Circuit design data
· · · · ·

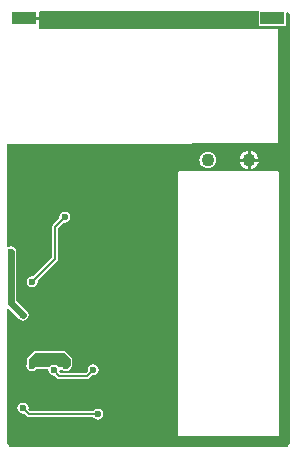
<source format=gbl>
G04*
G04 #@! TF.GenerationSoftware,Altium Limited,Altium Designer,20.2.5 (213)*
G04*
G04 Layer_Physical_Order=2*
G04 Layer_Color=16711680*
%FSLAX25Y25*%
%MOIN*%
G70*
G04*
G04 #@! TF.SameCoordinates,C660A1F6-99E0-4939-AC29-5E4AD158EB90*
G04*
G04*
G04 #@! TF.FilePolarity,Positive*
G04*
G01*
G75*
%ADD23R,0.07874X0.03937*%
%ADD54C,0.00787*%
%ADD58C,0.02362*%
%ADD59C,0.04331*%
%ADD60C,0.02362*%
G36*
X36772Y89027D02*
Y84031D01*
X45906D01*
Y88523D01*
X46256Y88757D01*
X46406Y88761D01*
X46873Y88294D01*
X47130Y87672D01*
Y87335D01*
Y-54134D01*
Y-54404D01*
X47025Y-54933D01*
X46818Y-55432D01*
X46518Y-55881D01*
X46152Y-56248D01*
X-46152D01*
X-46518Y-55881D01*
X-46818Y-55432D01*
X-47025Y-54933D01*
X-47130Y-54404D01*
Y-54134D01*
Y-10170D01*
X-46668Y-9978D01*
X-43038Y-13609D01*
X-42439Y-14009D01*
X-41732Y-14150D01*
X-41026Y-14009D01*
X-40427Y-13609D01*
X-40026Y-13010D01*
X-39886Y-12303D01*
X-40026Y-11597D01*
X-40427Y-10998D01*
X-44020Y-7404D01*
Y8760D01*
X-44160Y9466D01*
X-44561Y10065D01*
X-45160Y10466D01*
X-45866Y10606D01*
X-46573Y10466D01*
X-46689Y10388D01*
X-47130Y10624D01*
Y44880D01*
X14290D01*
X14536Y44929D01*
X14682Y45027D01*
X42618D01*
X42864Y45076D01*
X43072Y45215D01*
X43211Y45423D01*
X43260Y45669D01*
Y82530D01*
X43211Y82776D01*
X43072Y82984D01*
X42864Y83123D01*
X42618Y83172D01*
X-36375D01*
X-36402Y83661D01*
X-36402D01*
Y86130D01*
X-41339D01*
Y87130D01*
X-36402D01*
Y88674D01*
X-36048Y89028D01*
X36772Y89027D01*
D02*
G37*
%LPC*%
G36*
X34063Y42497D02*
Y39870D01*
X36690D01*
X36647Y40196D01*
X36328Y40966D01*
X35820Y41628D01*
X35159Y42135D01*
X34389Y42454D01*
X34063Y42497D01*
D02*
G37*
G36*
X33063D02*
X32737Y42454D01*
X31967Y42135D01*
X31305Y41628D01*
X30798Y40966D01*
X30479Y40196D01*
X30436Y39870D01*
X33063D01*
Y42497D01*
D02*
G37*
G36*
X19783Y42189D02*
X19054Y42093D01*
X18374Y41812D01*
X17790Y41364D01*
X17342Y40780D01*
X17060Y40100D01*
X16964Y39370D01*
X17060Y38640D01*
X17342Y37960D01*
X17790Y37376D01*
X18374Y36928D01*
X19054Y36647D01*
X19783Y36551D01*
X20513Y36647D01*
X21193Y36928D01*
X21777Y37376D01*
X22225Y37960D01*
X22507Y38640D01*
X22603Y39370D01*
X22507Y40100D01*
X22225Y40780D01*
X21777Y41364D01*
X21193Y41812D01*
X20513Y42093D01*
X19783Y42189D01*
D02*
G37*
G36*
X36690Y38870D02*
X34063D01*
Y36243D01*
X34389Y36286D01*
X35159Y36605D01*
X35820Y37113D01*
X36328Y37774D01*
X36647Y38544D01*
X36690Y38870D01*
D02*
G37*
G36*
X33063D02*
X30436D01*
X30479Y38544D01*
X30798Y37774D01*
X31305Y37113D01*
X31967Y36605D01*
X32737Y36286D01*
X33063Y36243D01*
Y38870D01*
D02*
G37*
G36*
X-27898Y22160D02*
X-28605Y22019D01*
X-29204Y21619D01*
X-29604Y21020D01*
X-29744Y20313D01*
X-29683Y20004D01*
X-31840Y17847D01*
X-32067Y17508D01*
X-32146Y17109D01*
X-32146Y17109D01*
Y6901D01*
X-38462Y585D01*
X-38771Y646D01*
X-39478Y506D01*
X-40077Y105D01*
X-40477Y-494D01*
X-40618Y-1200D01*
X-40477Y-1907D01*
X-40077Y-2506D01*
X-39478Y-2906D01*
X-38771Y-3047D01*
X-38065Y-2906D01*
X-37465Y-2506D01*
X-37065Y-1907D01*
X-36925Y-1200D01*
X-36986Y-891D01*
X-30364Y5731D01*
X-30364Y5731D01*
X-30138Y6069D01*
X-30059Y6469D01*
Y16677D01*
X-28207Y18529D01*
X-27898Y18467D01*
X-27191Y18608D01*
X-26592Y19008D01*
X-26192Y19607D01*
X-26052Y20313D01*
X-26192Y21020D01*
X-26592Y21619D01*
X-27191Y22019D01*
X-27898Y22160D01*
D02*
G37*
G36*
X-28179Y-24177D02*
X-28179Y-24177D01*
X-37090D01*
X-37101Y-24180D01*
X-37113Y-24178D01*
X-37753Y-24201D01*
X-37863Y-24227D01*
X-37975Y-24249D01*
X-37985Y-24256D01*
X-37996Y-24258D01*
X-38089Y-24325D01*
X-38184Y-24388D01*
X-40217Y-26422D01*
X-40356Y-26630D01*
X-40405Y-26876D01*
X-40405Y-26876D01*
Y-28146D01*
X-40621Y-28469D01*
X-40762Y-29176D01*
X-40621Y-29883D01*
X-40221Y-30482D01*
X-39622Y-30882D01*
X-38916Y-31023D01*
X-38209Y-30882D01*
X-37610Y-30482D01*
X-37401Y-30170D01*
X-33630D01*
X-33312Y-30556D01*
X-33343Y-30709D01*
X-33202Y-31415D01*
X-32802Y-32014D01*
X-32203Y-32415D01*
X-31496Y-32555D01*
X-31187Y-32494D01*
X-30423Y-33258D01*
X-30084Y-33484D01*
X-29685Y-33563D01*
X-29685Y-33563D01*
X-20413D01*
X-20413Y-33563D01*
X-20014Y-33484D01*
X-19675Y-33258D01*
X-18715Y-32297D01*
X-18406Y-32358D01*
X-17699Y-32218D01*
X-17100Y-31817D01*
X-16700Y-31218D01*
X-16559Y-30512D01*
X-16700Y-29805D01*
X-17100Y-29206D01*
X-17699Y-28806D01*
X-18406Y-28665D01*
X-19112Y-28806D01*
X-19711Y-29206D01*
X-20111Y-29805D01*
X-20252Y-30512D01*
X-20190Y-30821D01*
X-20846Y-31476D01*
X-29253D01*
X-29711Y-31018D01*
X-29650Y-30709D01*
X-29651Y-30703D01*
X-29303Y-30289D01*
X-28920Y-30302D01*
X-28832Y-30434D01*
X-28233Y-30834D01*
X-27526Y-30975D01*
X-26819Y-30834D01*
X-26220Y-30434D01*
X-25820Y-29835D01*
X-25809Y-29778D01*
X-25531Y-29501D01*
X-25392Y-29292D01*
X-25343Y-29047D01*
X-25343Y-29047D01*
Y-27013D01*
X-25392Y-26767D01*
X-25531Y-26559D01*
X-25531Y-26559D01*
X-27725Y-24365D01*
X-27933Y-24226D01*
X-28179Y-24177D01*
D02*
G37*
G36*
X-41831Y-41559D02*
X-42537Y-41700D01*
X-43136Y-42100D01*
X-43537Y-42699D01*
X-43677Y-43406D01*
X-43537Y-44112D01*
X-43136Y-44711D01*
X-42537Y-45112D01*
X-41831Y-45252D01*
X-41522Y-45191D01*
X-40600Y-46112D01*
X-40262Y-46338D01*
X-39862Y-46418D01*
X-39862Y-46418D01*
X-18410D01*
X-18235Y-46680D01*
X-17636Y-47080D01*
X-16929Y-47221D01*
X-16222Y-47080D01*
X-15623Y-46680D01*
X-15223Y-46081D01*
X-15083Y-45374D01*
X-15223Y-44667D01*
X-15623Y-44068D01*
X-16222Y-43668D01*
X-16929Y-43527D01*
X-17636Y-43668D01*
X-18235Y-44068D01*
X-18410Y-44330D01*
X-39430D01*
X-40046Y-43715D01*
X-39984Y-43406D01*
X-40125Y-42699D01*
X-40525Y-42100D01*
X-41124Y-41700D01*
X-41831Y-41559D01*
D02*
G37*
G36*
X42815Y35610D02*
X10531D01*
X10224Y35549D01*
X9964Y35375D01*
X9790Y35114D01*
X9729Y34807D01*
Y-51807D01*
X9790Y-52114D01*
X9964Y-52375D01*
X10224Y-52549D01*
X10531Y-52610D01*
X42815D01*
X43122Y-52549D01*
X43383Y-52375D01*
X43557Y-52114D01*
X43618Y-51807D01*
Y34807D01*
X43557Y35114D01*
X43383Y35375D01*
X43122Y35549D01*
X42815Y35610D01*
D02*
G37*
%LPD*%
G36*
X-25985Y-27013D02*
Y-29047D01*
X-26466Y-29528D01*
X-30107D01*
X-30190Y-29403D01*
X-30789Y-29003D01*
X-31496Y-28862D01*
X-32203Y-29003D01*
X-32802Y-29403D01*
X-32885Y-29528D01*
X-38642D01*
X-38666Y-29504D01*
X-39192D01*
X-39763Y-28932D01*
Y-26876D01*
X-37730Y-24843D01*
X-37090Y-24820D01*
X-28179D01*
X-25985Y-27013D01*
D02*
G37*
D23*
X-41339Y86630D02*
D03*
X41339D02*
D03*
D54*
X-31496Y-30709D02*
X-29685Y-32520D01*
X-20413D01*
X-18406Y-30512D01*
X-31102Y17109D02*
X-27898Y20313D01*
X-31102Y6469D02*
Y17109D01*
X-38771Y-1200D02*
X-31102Y6469D01*
X-39862Y-45374D02*
X-16929D01*
X-41831Y-43406D02*
X-39862Y-45374D01*
D58*
X-45866Y-8169D02*
X-41732Y-12303D01*
X-45866Y-8169D02*
Y8760D01*
D59*
X19783Y39370D02*
D03*
X33563D02*
D03*
D60*
X-8224Y43679D02*
D03*
X-7554Y-5397D02*
D03*
X-2080Y-23456D02*
D03*
X-21214Y-17562D02*
D03*
X-16240Y-18110D02*
D03*
X-388Y7619D02*
D03*
X-2303Y-43503D02*
D03*
X42520Y42618D02*
D03*
X-36013Y-35197D02*
D03*
X-23720Y-30315D02*
D03*
X-26870Y8268D02*
D03*
X-17618Y8071D02*
D03*
X-17717Y-492D02*
D03*
X-26870Y-591D02*
D03*
X-45866Y8760D02*
D03*
X-41732Y-12303D02*
D03*
X-31496Y-30709D02*
D03*
X-41831Y-43406D02*
D03*
X-16929Y-45374D02*
D03*
X-37439Y-26715D02*
D03*
X-38916Y-29176D02*
D03*
X-27526Y-29128D02*
D03*
X-29002Y-26668D02*
D03*
X-18406Y-30512D02*
D03*
X-33169Y-55134D02*
D03*
X-39429Y-39567D02*
D03*
X-31791Y-16240D02*
D03*
X-29539Y-40858D02*
D03*
X-38771Y-1200D02*
D03*
X-27898Y20313D02*
D03*
X-38858Y2772D02*
D03*
X-42770Y8909D02*
D03*
X-37768Y17726D02*
D03*
X-41882Y24795D02*
D03*
X-26397Y37463D02*
D03*
X-16142Y31693D02*
D03*
Y34646D02*
D03*
Y37598D02*
D03*
Y40551D02*
D03*
Y43504D02*
D03*
X-23254Y37550D02*
D03*
Y40503D02*
D03*
Y43455D02*
D03*
X-32407Y27215D02*
D03*
X-27916Y28766D02*
D03*
X-26305Y33219D02*
D03*
X-11097Y-18095D02*
D03*
X1107Y-8252D02*
D03*
X-1245Y12807D02*
D03*
X-14261Y24063D02*
D03*
X3076Y29937D02*
D03*
M02*

</source>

· · · · ·

• _REQUIREMENT_
For the lines above, output exactly those from the line containing "X-40477Y-1907D01*" through the line containing "X-18715Y-32297D01*", and skip the others.

• _TASK OUTPUT_
X-40477Y-1907D01*
X-40077Y-2506D01*
X-39478Y-2906D01*
X-38771Y-3047D01*
X-38065Y-2906D01*
X-37465Y-2506D01*
X-37065Y-1907D01*
X-36925Y-1200D01*
X-36986Y-891D01*
X-30364Y5731D01*
X-30364Y5731D01*
X-30138Y6069D01*
X-30059Y6469D01*
Y16677D01*
X-28207Y18529D01*
X-27898Y18467D01*
X-27191Y18608D01*
X-26592Y19008D01*
X-26192Y19607D01*
X-26052Y20313D01*
X-26192Y21020D01*
X-26592Y21619D01*
X-27191Y22019D01*
X-27898Y22160D01*
D02*
G37*
G36*
X-28179Y-24177D02*
X-28179Y-24177D01*
X-37090D01*
X-37101Y-24180D01*
X-37113Y-24178D01*
X-37753Y-24201D01*
X-37863Y-24227D01*
X-37975Y-24249D01*
X-37985Y-24256D01*
X-37996Y-24258D01*
X-38089Y-24325D01*
X-38184Y-24388D01*
X-40217Y-26422D01*
X-40356Y-26630D01*
X-40405Y-26876D01*
X-40405Y-26876D01*
Y-28146D01*
X-40621Y-28469D01*
X-40762Y-29176D01*
X-40621Y-29883D01*
X-40221Y-30482D01*
X-39622Y-30882D01*
X-38916Y-31023D01*
X-38209Y-30882D01*
X-37610Y-30482D01*
X-37401Y-30170D01*
X-33630D01*
X-33312Y-30556D01*
X-33343Y-30709D01*
X-33202Y-31415D01*
X-32802Y-32014D01*
X-32203Y-32415D01*
X-31496Y-32555D01*
X-31187Y-32494D01*
X-30423Y-33258D01*
X-30084Y-33484D01*
X-29685Y-33563D01*
X-29685Y-33563D01*
X-20413D01*
X-20413Y-33563D01*
X-20014Y-33484D01*
X-19675Y-33258D01*
X-18715Y-32297D01*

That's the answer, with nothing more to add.